North Korea-linked actors are increasingly relying on human recruitment and insider access, rather than direct cyberattacks, to obtain sensitive information and move funds through crypto, according to a South Korean Supreme Court ruling.
North Korea Shifts Crypto Espionage Strategy Toward Infiltration, Court Ruling Shows
30 December 2025 - 16:02 CET
By Matt Neill
The court upheld a four-year prison sentence for a South Korean cryptocurrency exchange employee who attempted to recruit an active-duty army officer to leak military secrets in exchange for Bitcoin, according to local media outlet Dailian.

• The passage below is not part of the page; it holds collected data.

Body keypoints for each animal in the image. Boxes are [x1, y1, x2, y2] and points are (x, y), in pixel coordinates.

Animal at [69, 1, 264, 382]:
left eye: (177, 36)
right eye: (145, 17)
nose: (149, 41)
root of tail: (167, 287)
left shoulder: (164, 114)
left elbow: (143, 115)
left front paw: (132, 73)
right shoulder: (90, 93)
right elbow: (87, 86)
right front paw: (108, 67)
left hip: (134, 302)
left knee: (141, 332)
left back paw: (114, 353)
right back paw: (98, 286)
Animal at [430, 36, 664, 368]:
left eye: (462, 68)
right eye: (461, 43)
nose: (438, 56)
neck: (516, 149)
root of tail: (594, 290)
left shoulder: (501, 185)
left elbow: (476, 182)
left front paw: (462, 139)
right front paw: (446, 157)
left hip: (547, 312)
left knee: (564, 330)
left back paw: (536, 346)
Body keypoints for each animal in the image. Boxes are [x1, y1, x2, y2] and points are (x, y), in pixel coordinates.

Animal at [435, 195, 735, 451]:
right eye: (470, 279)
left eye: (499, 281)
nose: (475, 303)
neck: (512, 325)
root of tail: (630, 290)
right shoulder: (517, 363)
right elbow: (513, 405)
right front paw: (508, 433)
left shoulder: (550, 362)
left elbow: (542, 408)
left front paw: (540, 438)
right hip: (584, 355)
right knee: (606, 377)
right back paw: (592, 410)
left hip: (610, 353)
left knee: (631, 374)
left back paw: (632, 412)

The ruling confirms lower-court findings that the operation was conducted under instructions from North Korea-aligned actors.
Recruitment over hacking
Court documents cited by Dailian show the defendant contacted a 30-year-old army captain via Telegram, offering cryptocurrency in return for access to classified military information.

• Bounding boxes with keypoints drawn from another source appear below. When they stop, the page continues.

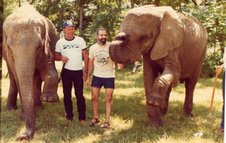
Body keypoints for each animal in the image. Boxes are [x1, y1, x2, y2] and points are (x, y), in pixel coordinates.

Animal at [2, 3, 59, 140]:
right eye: (9, 48)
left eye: (39, 46)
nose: (21, 136)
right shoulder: (9, 56)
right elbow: (18, 78)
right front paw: (23, 114)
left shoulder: (48, 46)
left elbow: (48, 69)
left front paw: (49, 99)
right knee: (13, 78)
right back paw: (11, 109)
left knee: (36, 78)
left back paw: (38, 107)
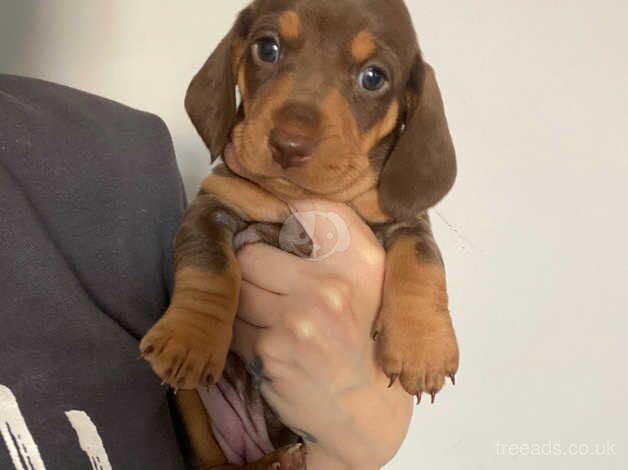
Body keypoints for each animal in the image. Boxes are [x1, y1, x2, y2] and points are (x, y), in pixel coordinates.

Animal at [140, 0, 458, 466]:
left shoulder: (406, 222)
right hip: (192, 405)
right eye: (267, 49)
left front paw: (424, 346)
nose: (289, 144)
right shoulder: (214, 205)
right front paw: (190, 338)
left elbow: (422, 264)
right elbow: (210, 270)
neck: (300, 197)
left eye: (373, 77)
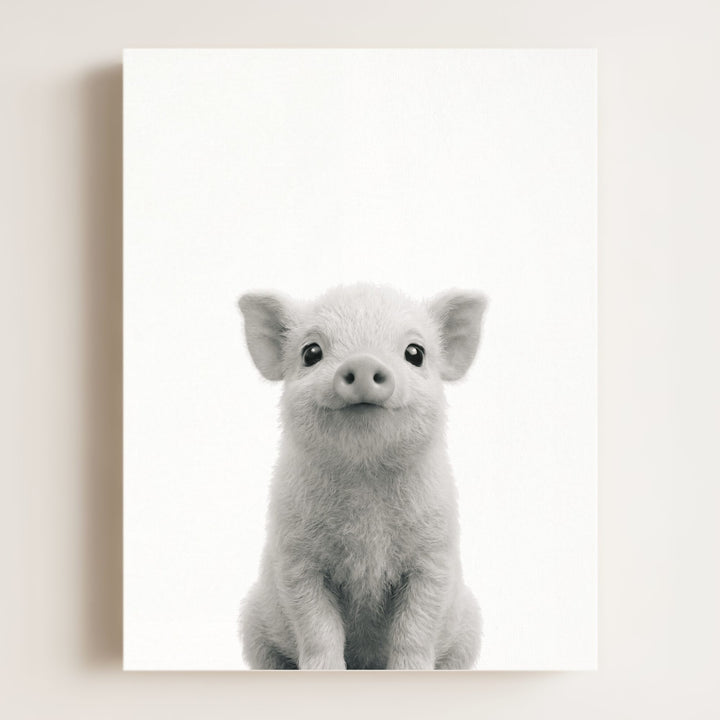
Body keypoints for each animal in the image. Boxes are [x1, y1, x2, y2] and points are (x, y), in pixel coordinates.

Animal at [237, 284, 487, 670]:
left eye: (415, 353)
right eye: (311, 353)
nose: (363, 361)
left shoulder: (434, 556)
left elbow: (416, 627)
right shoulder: (296, 558)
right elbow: (317, 627)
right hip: (253, 626)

Acting on instructions, the defendant supplied a watch-type hidden camera and a USB device intended to extract data from South Korea’s Joint Command and Control System used in coordination with US forces.
Military authorities intercepted the equipment before any successful breach occurred. The Supreme Court ruled that the deliberate recruitment effort itself constituted a serious national security crime, even though the attempted system intrusion failed.

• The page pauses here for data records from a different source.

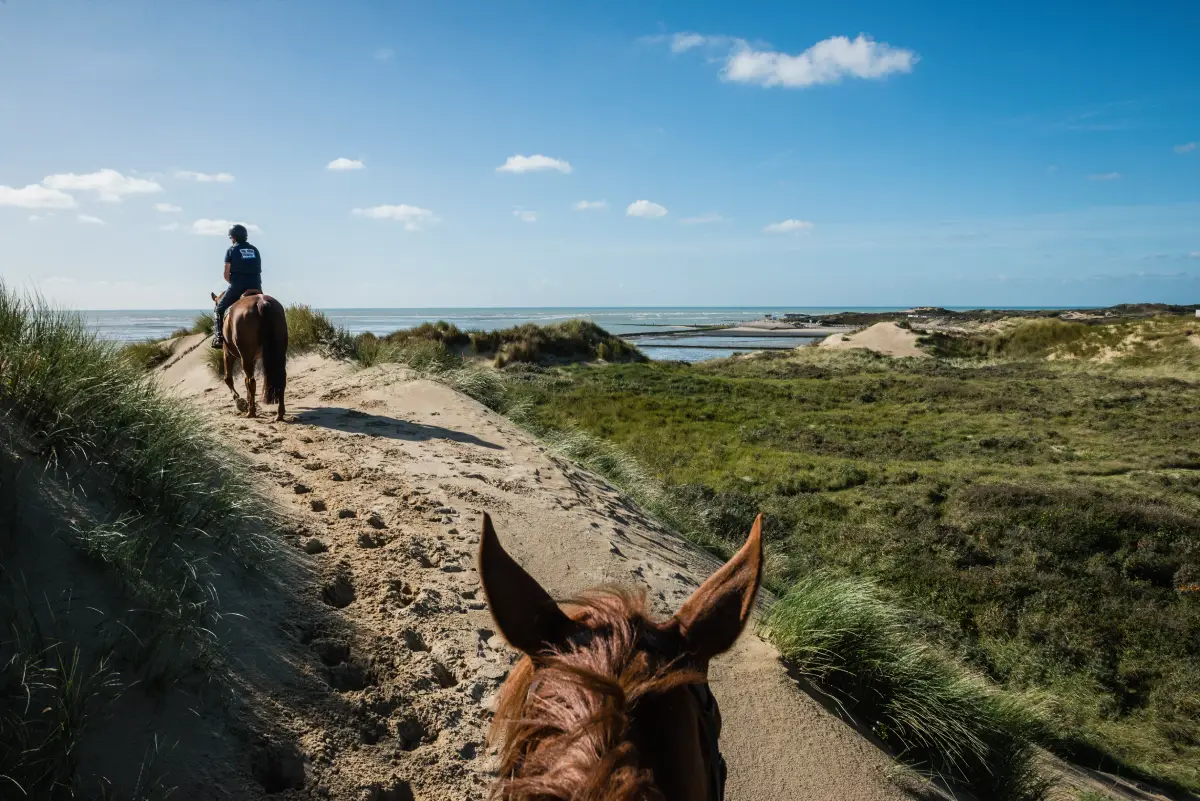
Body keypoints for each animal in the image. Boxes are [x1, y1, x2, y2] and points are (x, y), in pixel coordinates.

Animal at [208, 288, 288, 424]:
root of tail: (262, 303)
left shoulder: (228, 353)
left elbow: (228, 378)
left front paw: (239, 401)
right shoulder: (253, 358)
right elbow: (244, 381)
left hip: (245, 356)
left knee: (251, 381)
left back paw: (251, 412)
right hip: (278, 352)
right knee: (280, 379)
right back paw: (279, 414)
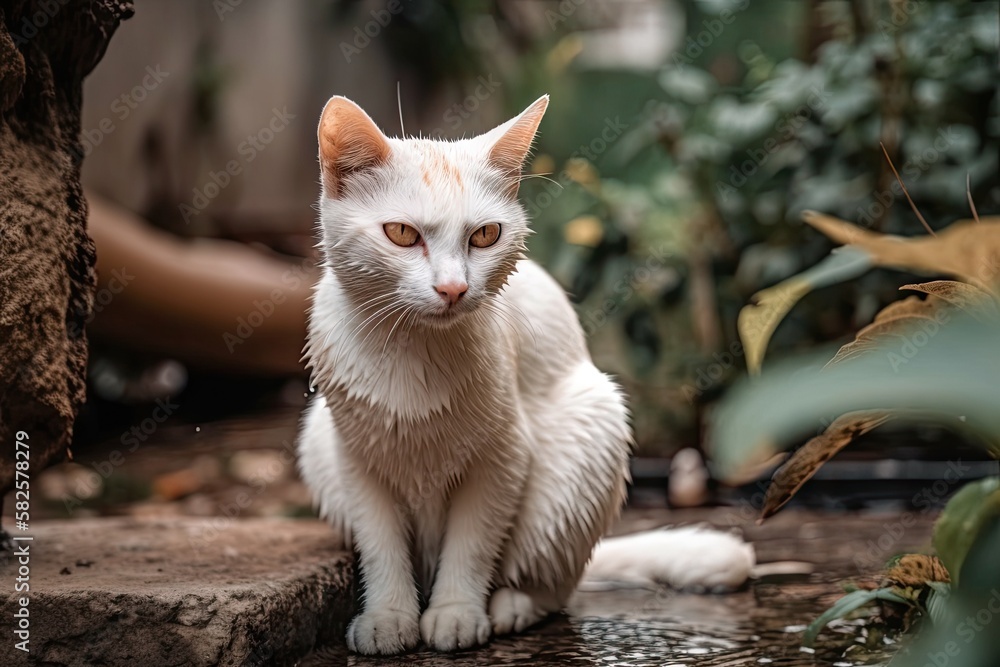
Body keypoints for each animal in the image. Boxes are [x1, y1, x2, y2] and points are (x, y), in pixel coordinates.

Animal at [294, 94, 752, 656]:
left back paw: (510, 605)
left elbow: (472, 543)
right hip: (316, 439)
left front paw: (455, 612)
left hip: (590, 428)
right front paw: (388, 617)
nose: (453, 289)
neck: (413, 350)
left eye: (485, 235)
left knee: (553, 587)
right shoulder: (356, 459)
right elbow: (380, 544)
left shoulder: (505, 456)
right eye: (402, 234)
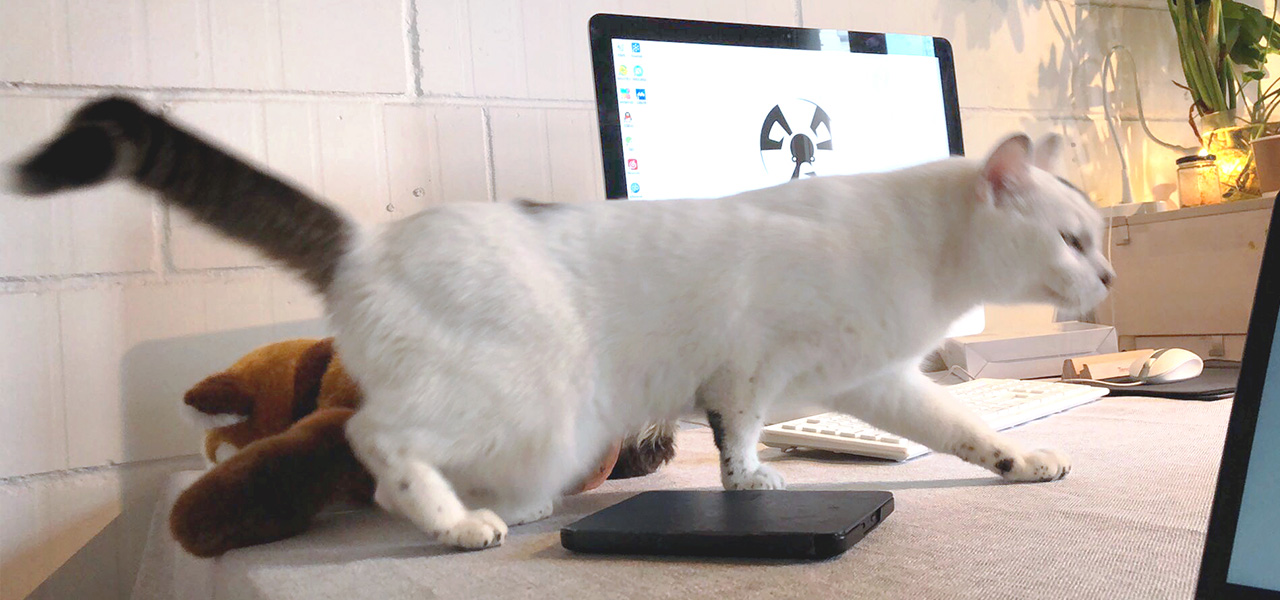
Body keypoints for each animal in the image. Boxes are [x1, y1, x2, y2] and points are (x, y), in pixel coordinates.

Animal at [11, 97, 1113, 551]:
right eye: (1072, 239)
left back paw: (508, 509)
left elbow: (958, 428)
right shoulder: (749, 367)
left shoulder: (871, 381)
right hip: (534, 399)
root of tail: (370, 243)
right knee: (376, 442)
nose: (1104, 278)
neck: (922, 262)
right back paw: (458, 524)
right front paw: (753, 483)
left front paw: (1026, 463)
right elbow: (741, 437)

Crypto as payment rail.The exchange employee received about ₩700mn, or around $485,000, worth of Bitcoin, while the recruited officer was paid roughly ₩48mn equivalent in crypto, according to the court findings.
Judges stressed that the offence centred on espionage and recruitment under South Korea’s National Security Act, rather than cryptocurrency usage itself.
The Supreme Court imposed a four-year prison term and a four-year ban from employment in the financial sector on the exchange employee.
The military officer received a 10-year sentence for violating military secrecy laws. The court rejected arguments that the activity fell short of espionage, citing clear intent to obtain military secrets for a hostile state.
The case highlights how North Korea-aligned operations are adapting under tighter cyber defences, shifting toward low-visibility infiltration and insider access, while favouring crypto primarily as a funding and coordination rail.